The Father deserves our praise; He has it coming to Him. More than that, it is the Godhead alone that deserves this unique worship.
That they may know that You alone, whose name is the Lord,
Are the Most High over all the earth.
It is something of pristine eloquence and beauty to enter the sanctuary of the Lord—be it the sanctuary of the corporate church or the sanctuary of our heart—to kneel before Him in utter humility, and to bring honor and glory to the Father simply because He deserves it.
We are to carry no agendas to the altar—no hidden, ulterior motives. We are to enter into worship without thought of self; for the moment at least, our petitions are to remain stuffed into our back pocket.
We are to offer up our worship of Him for one reason only: He deserves it. God alone is worthy of our praise and adoration. And the words we offer are to bear no weight of self; they are to describe and proclaim only His holiness and worth-ship.

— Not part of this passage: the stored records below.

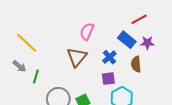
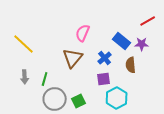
red line: (139, 19) -> (148, 21), moved
gray arrow: (19, 66) -> (25, 77), moved, turned 48
green line: (36, 76) -> (45, 79), moved

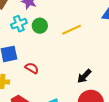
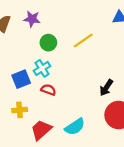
cyan cross: (19, 24) -> (42, 68), moved

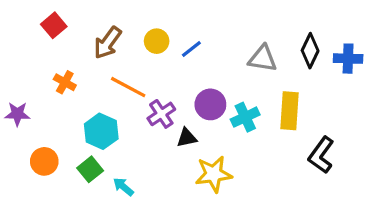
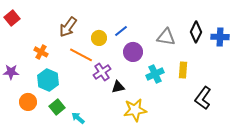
red square: (54, 25) -> (12, 18), moved
yellow circle: (157, 41) -> (99, 38), moved
purple circle: (210, 104) -> (133, 52), moved
yellow rectangle: (290, 111) -> (183, 70), size x0.7
cyan hexagon: (101, 131) -> (48, 80), moved

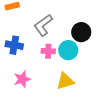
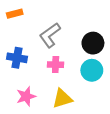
cyan circle: (68, 50) -> (92, 70), moved
yellow triangle: (65, 81) -> (62, 99), moved

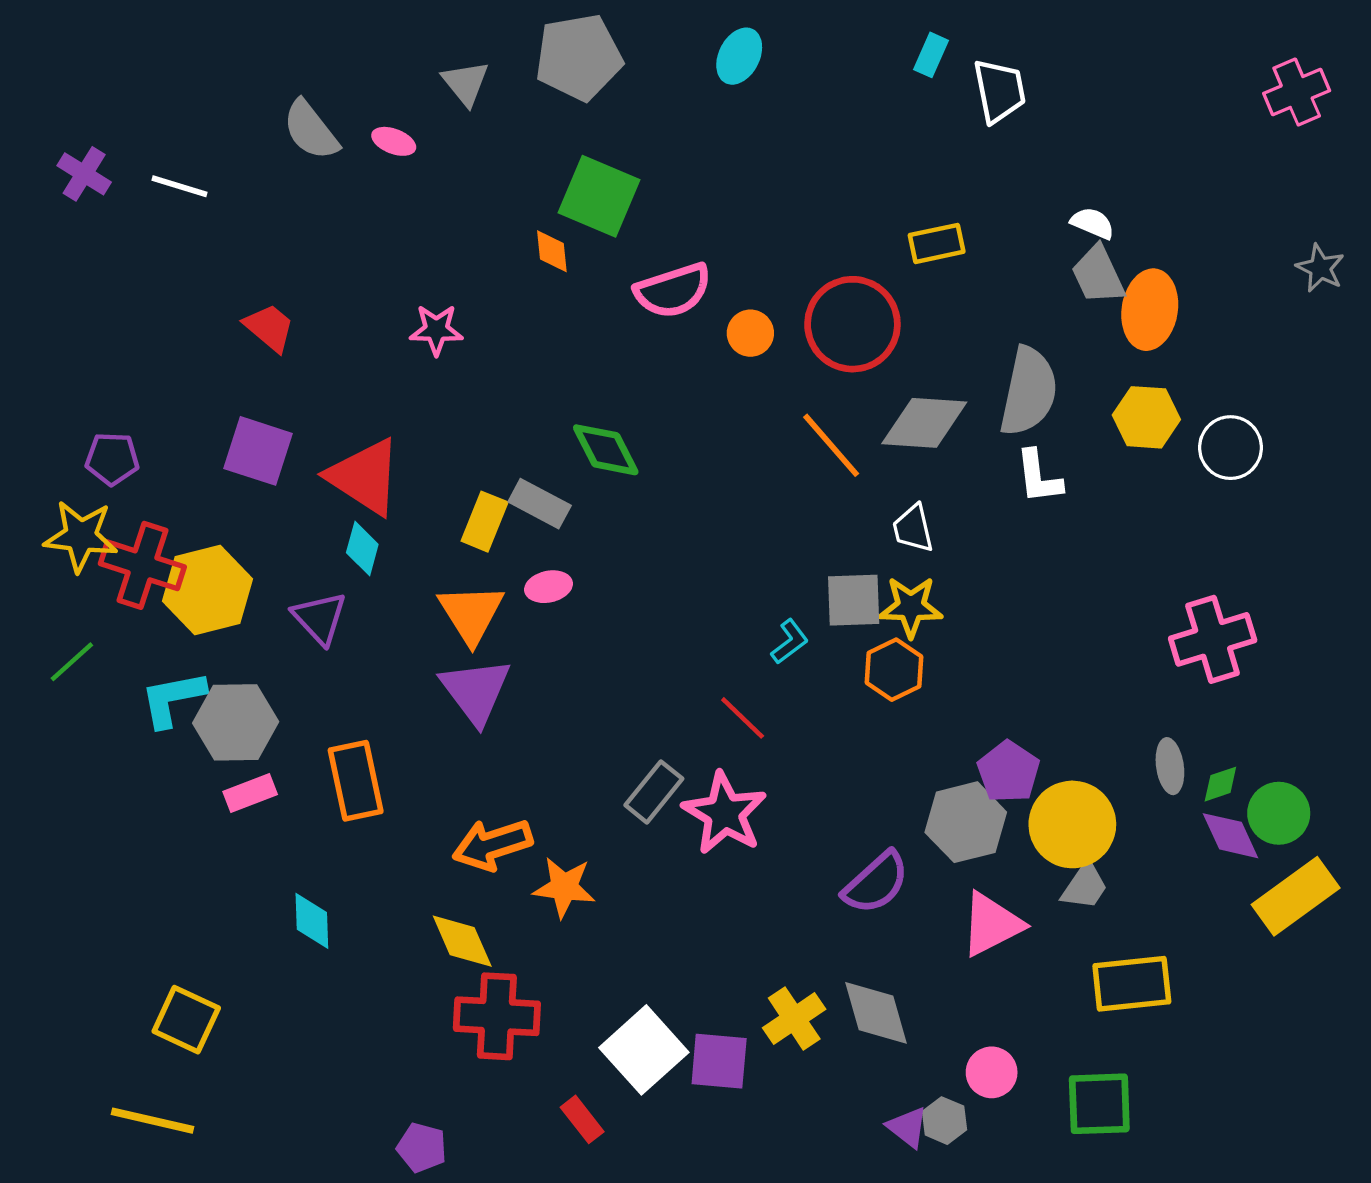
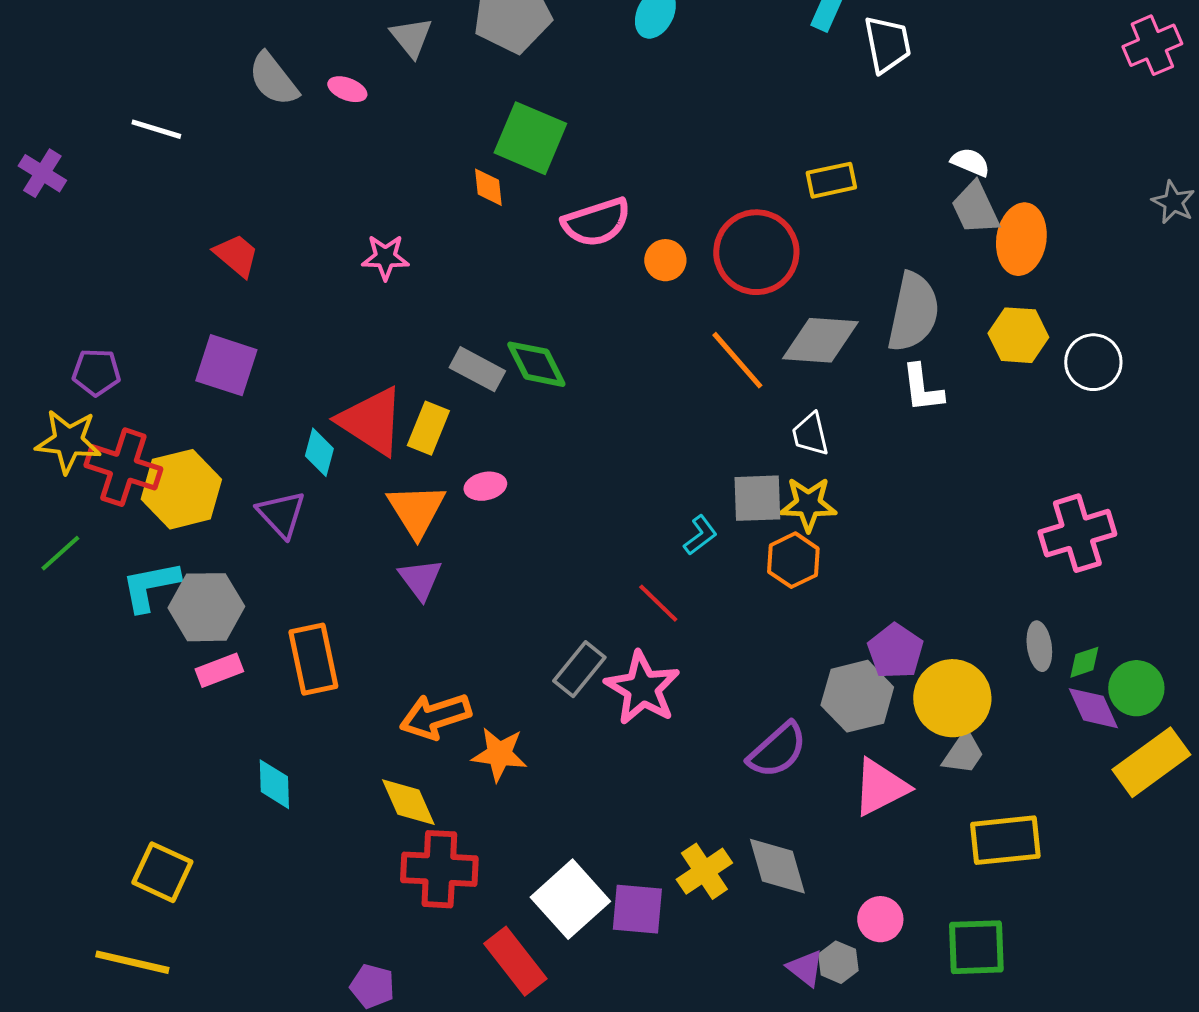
purple cross: (84, 174) -> (42, 173), moved
red triangle: (365, 477) -> (371, 421), moved
gray rectangle: (540, 504) -> (477, 369), moved
purple triangle: (476, 691) -> (420, 579), size x0.7
red rectangle: (582, 1119) -> (515, 961), size x1.6

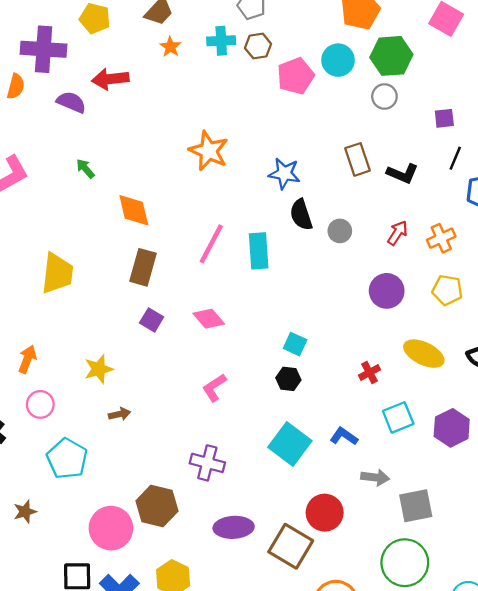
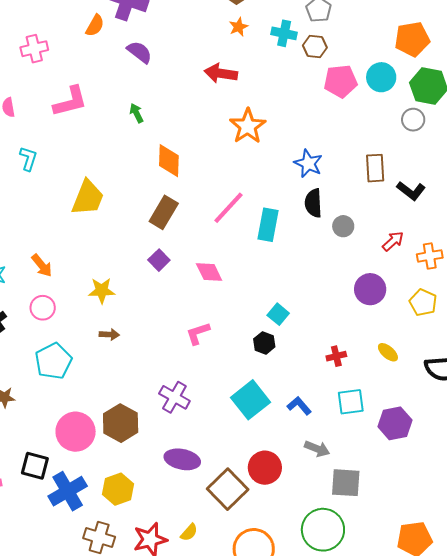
red arrow: (110, 79) -> (221, 73), moved
yellow ellipse: (424, 354) -> (388, 352), size x0.6
orange arrow: (27, 359) -> (42, 265), turned 105

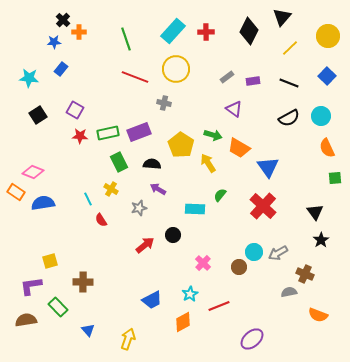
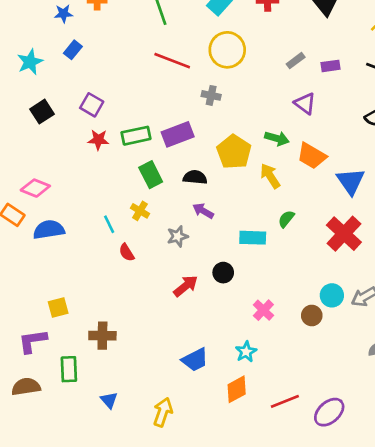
cyan star: (29, 78) -> (30, 62), turned -30
red line: (219, 306) -> (285, 401), moved
green rectangle: (58, 307) -> (69, 369), turned 42

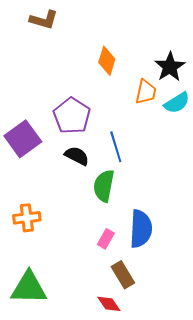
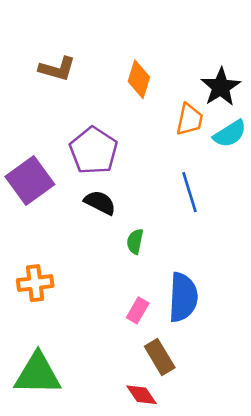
brown L-shape: (44, 20) -> (57, 69), moved
blue line: (116, 147) -> (190, 192), moved
green semicircle: (104, 186) -> (135, 241), size x0.6

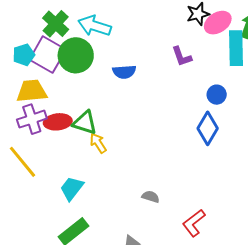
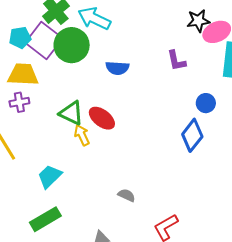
purple cross: (32, 119) -> (19, 102), size x0.7
red ellipse: (58, 122) -> (102, 118), moved, turned 36

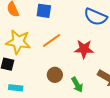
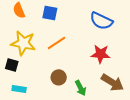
red star: (84, 49) -> (101, 54), moved

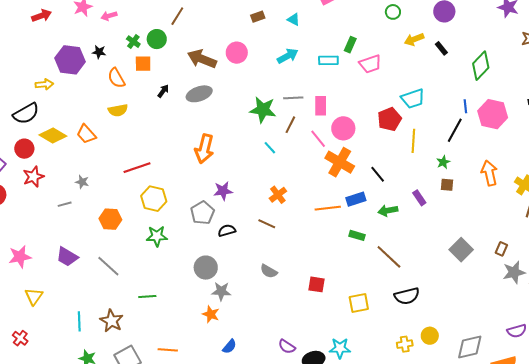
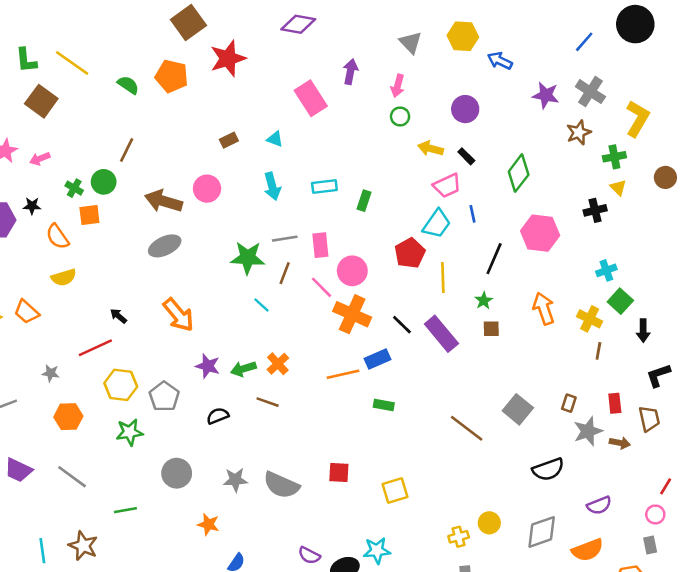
yellow arrow: (414, 39) -> (431, 149), turned 42
green rectangle: (350, 45) -> (364, 201), moved
cyan arrow: (288, 56) -> (272, 186), turned 110
pink trapezoid: (370, 64) -> (447, 186), moved
black arrow: (163, 91) -> (118, 316), moved, turned -80
cyan trapezoid: (413, 99) -> (437, 224), turned -30
blue line: (465, 106) -> (472, 214), moved
orange arrow: (204, 149) -> (178, 315), turned -48
gray star: (82, 182) -> (51, 373), moved
purple star: (223, 191) -> (208, 366), turned 30
purple rectangle: (419, 198) -> (441, 334), moved, size x1.8
green arrow: (388, 211) -> (243, 369), moved
gray pentagon: (203, 213) -> (164, 397), moved
brown line: (389, 257) -> (467, 428), moved
gray circle: (206, 268) -> (177, 473), moved
gray semicircle: (269, 271) -> (281, 485), moved, size x1.6
gray star: (221, 291) -> (235, 480), moved
black semicircle: (407, 296) -> (548, 469), moved

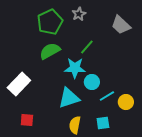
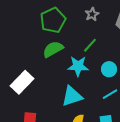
gray star: (79, 14) -> (92, 14), moved
cyan circle: (92, 82) -> (109, 69), moved

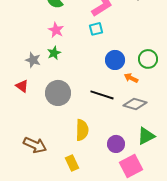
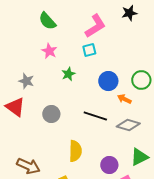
green star: (54, 53) -> (68, 74), moved
red triangle: (22, 86) -> (15, 107), size x1.5
gray circle: (58, 93) -> (51, 114), size x0.7

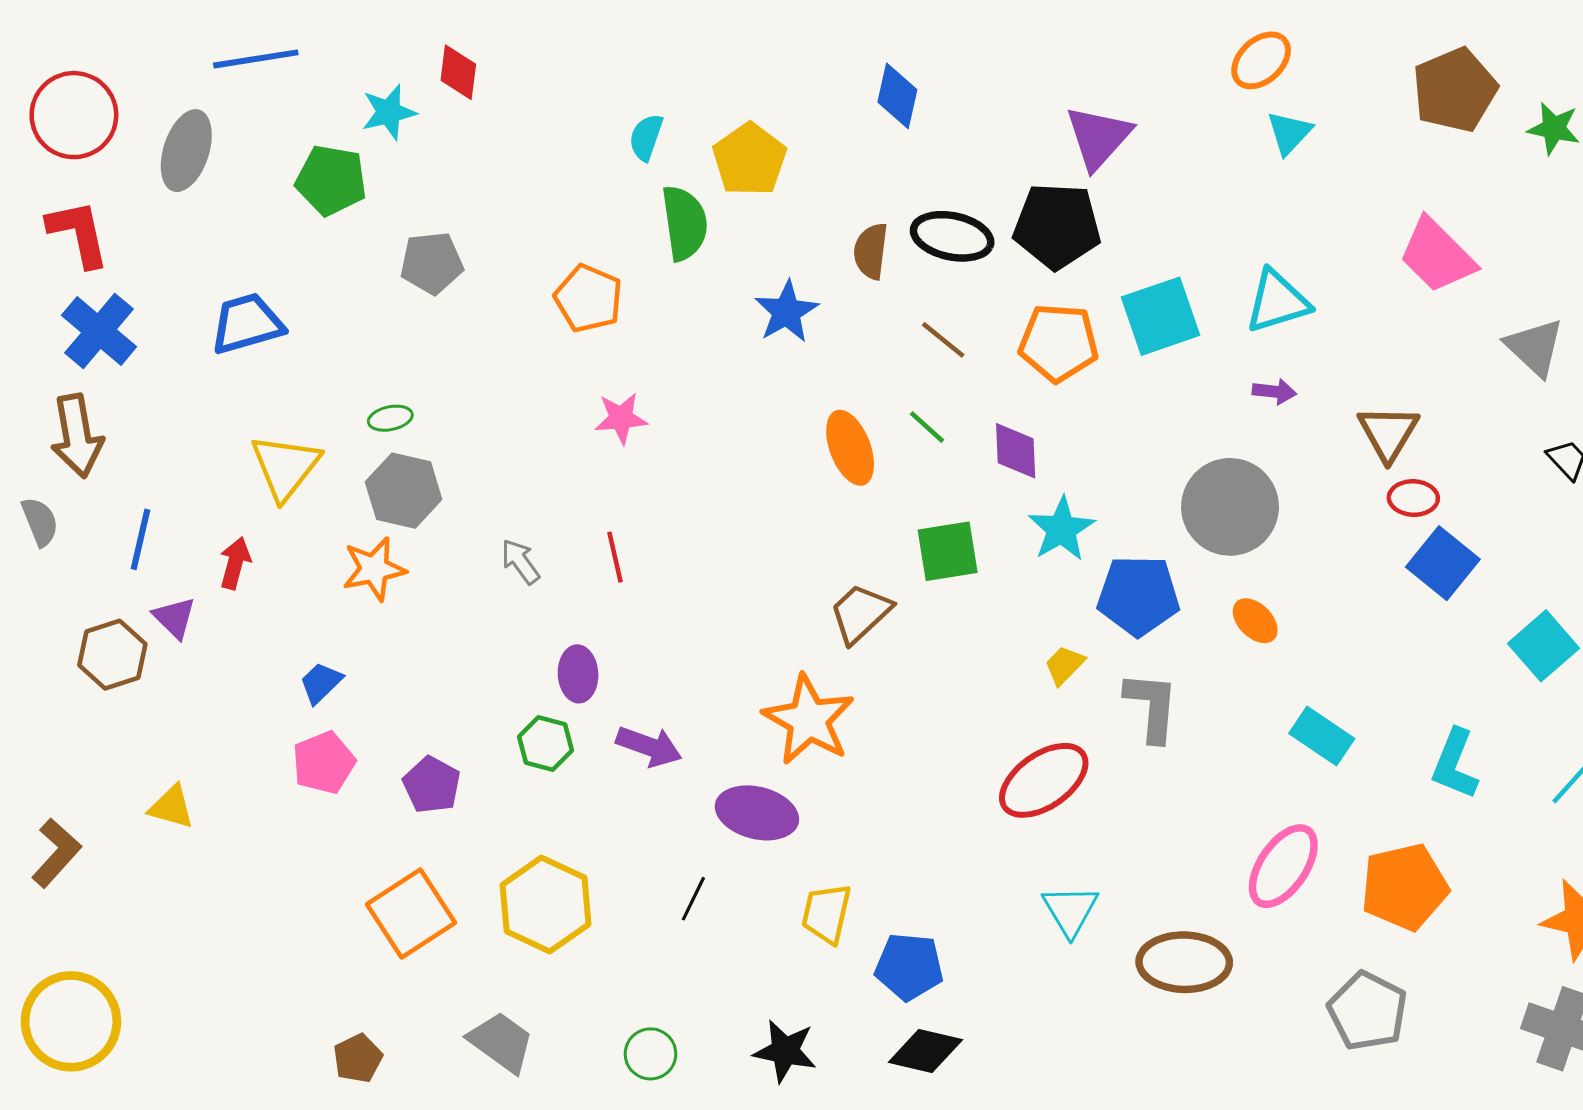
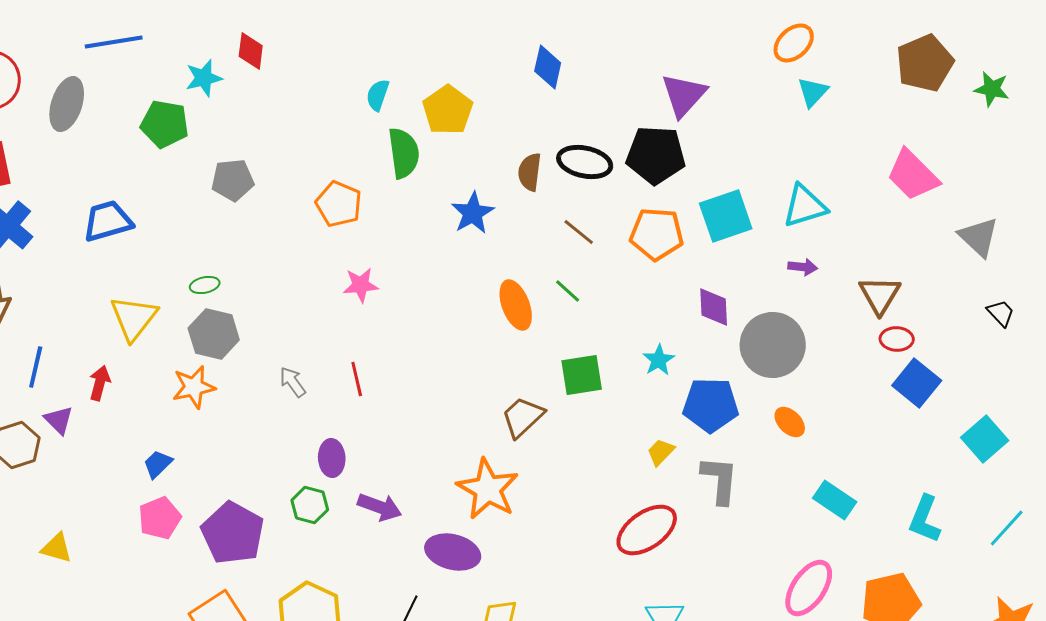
purple diamond: (1016, 451) -> (714, 307), moved
cyan star: (1061, 529) -> (659, 360), size x0.7
purple pentagon: (432, 785) -> (233, 533), size x1.6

Worship is for the Lord and no one else.
There is none great in the church but the Lord. Jesus is "the great Shepherd," he is "a Saviour, and a great one," our great God and Saviour, our great High Priest; his Father has divided him a portion with the great, and his name shall be great unto the ends of the earth. According to his nature should his worship be; it cannot be too constant, too laudatory, too earnest, too reverential, too sublime. There is none like the Lord, and there should be no praises like his praises.